Brother by Ania Ahlborn

Brother

Have you ever finished a book and thought “The fuck did I just read?” Not that the book was bad, but you were not prepared to handle what went down in those pages. When I finally closed Ania Ahlborn’s Brother after reading it all in one siting, I had to sit in silence, staring at my wall, and try to make sense of what just happened. That doesn’t usually happen to me.

Set in Appalachia, Brother is about a family of cannibals (yup).  They live out in the boonies, so the women they kidnap can scream all they want before they become dinner; no one will hear them. They’re careful to choose the “right” victims-drunks, hitchhikers, addicts.

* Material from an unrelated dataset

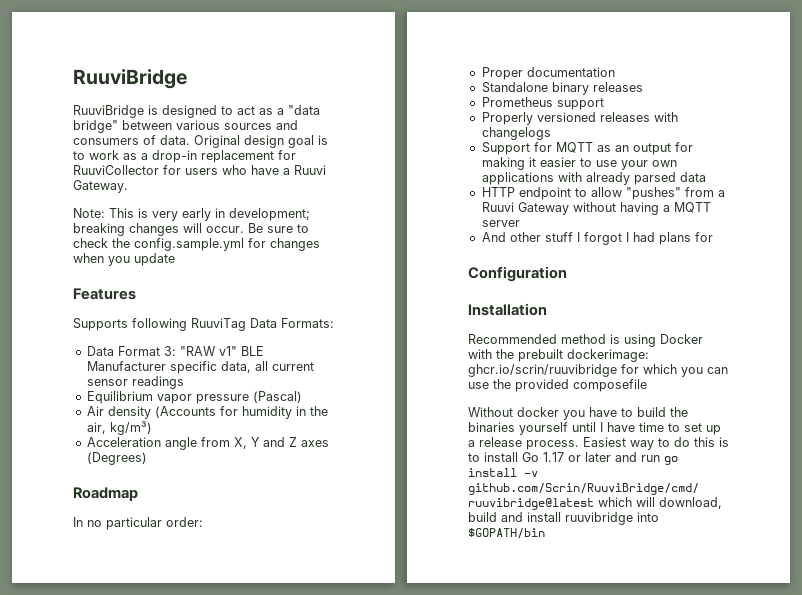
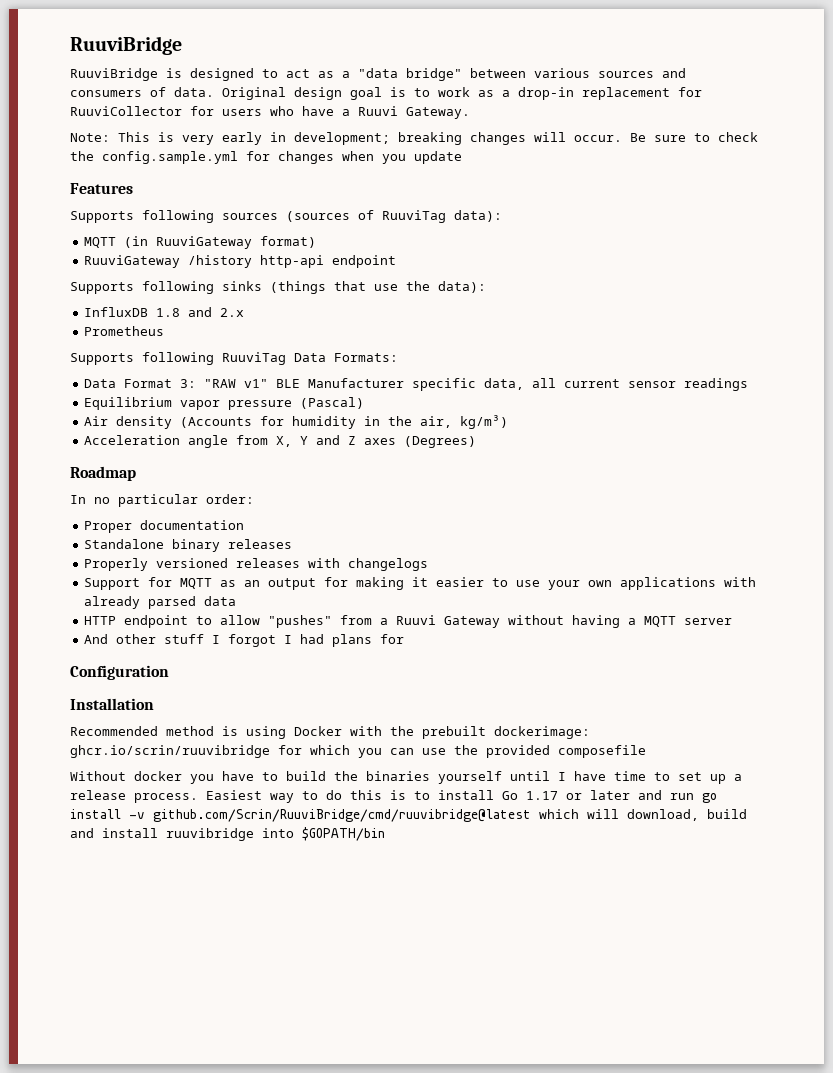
(136, 294) none -> [70,210,502,223] [84,236,317,249] [84,255,397,268] [70,281,486,294] [84,307,245,317] [84,326,165,336] // Supports following sources (sources of RuuviTag data): // MQTT (in RuuviGateway format) // RuuviGateway /history http-api endpoint // Supports following sinks (things that use the data): // InfluxDB 1.8 and 2.x // Prometheus
[481,97,604,110] // Prometheus support -> (293, 544) none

The kind of women no one will miss. The victims do have to look a certain way. Mama likes them  young and blonde.  I’ll let that percolate for a minute.

Our protagonist is their adopted son, Michael. Unlike other members of his family, he takes no pleasure in what they do. But he’s so beaten down, it doesn’t even occur to him to stop. It’s what the family does. And they’re all he has. When he meets Alice, a cute girl at a record store, he starts seriously thinking about running away to New York with this girl. Obviously the family won’t let him go that easily.

You can tell just by starting this book that there’s not going to be a happy ending, but I was unprepared for how messed up it was going to be. I guessed part of the twist, but there was another twist inside of that first twist (twistception?) and it made my jaw drop. I think I’ve mentioned this before, but I’m not a very emotive reader. I don’t yell at books like they’re horror movies (“RUN BITCH”). I don’t close the book and walk around the room, deciding if I really want to keep going. I don’t clench my fists as if I personally am going to have to take on a group of redneck Deliverance-wannabe cannibals. And I did all of those things while reading Brother. If you’re one of those people who love to be scared, pick this book up. Sweet dreams.